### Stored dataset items
_ _ _ _ _ _ _
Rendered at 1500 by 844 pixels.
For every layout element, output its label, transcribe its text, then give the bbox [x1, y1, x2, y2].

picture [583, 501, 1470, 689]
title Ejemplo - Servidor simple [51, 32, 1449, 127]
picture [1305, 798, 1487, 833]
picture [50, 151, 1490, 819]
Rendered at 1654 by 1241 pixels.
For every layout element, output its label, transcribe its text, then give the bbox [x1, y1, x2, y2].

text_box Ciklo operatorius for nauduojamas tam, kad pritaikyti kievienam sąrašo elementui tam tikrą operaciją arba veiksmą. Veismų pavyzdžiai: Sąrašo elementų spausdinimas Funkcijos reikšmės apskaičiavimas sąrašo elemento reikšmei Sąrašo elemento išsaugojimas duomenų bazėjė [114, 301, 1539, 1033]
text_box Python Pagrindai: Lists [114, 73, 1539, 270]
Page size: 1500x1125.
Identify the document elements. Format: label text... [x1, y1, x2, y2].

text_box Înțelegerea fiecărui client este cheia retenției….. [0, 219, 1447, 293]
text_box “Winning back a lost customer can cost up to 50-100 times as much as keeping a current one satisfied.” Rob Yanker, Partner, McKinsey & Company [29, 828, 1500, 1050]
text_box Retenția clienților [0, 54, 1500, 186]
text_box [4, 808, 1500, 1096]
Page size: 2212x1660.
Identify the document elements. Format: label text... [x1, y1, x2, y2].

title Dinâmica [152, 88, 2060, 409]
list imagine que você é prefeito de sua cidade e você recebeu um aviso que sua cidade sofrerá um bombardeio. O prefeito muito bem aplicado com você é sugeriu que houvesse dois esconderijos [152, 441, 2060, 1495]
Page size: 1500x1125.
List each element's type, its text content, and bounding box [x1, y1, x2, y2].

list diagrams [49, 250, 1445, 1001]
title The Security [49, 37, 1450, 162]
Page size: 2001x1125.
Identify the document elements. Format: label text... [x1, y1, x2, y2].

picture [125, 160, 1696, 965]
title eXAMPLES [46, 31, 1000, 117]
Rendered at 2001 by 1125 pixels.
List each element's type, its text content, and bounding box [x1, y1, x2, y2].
_ _ _ _ _ _ _
### ABOUT THIS TASK
Which lines above contain the word "Page"? Show each of them.

### ANSWER BOX
Page size: 1500x1125.
Page size: 2212x1660.
Page size: 1500x1125.
Page size: 2001x1125.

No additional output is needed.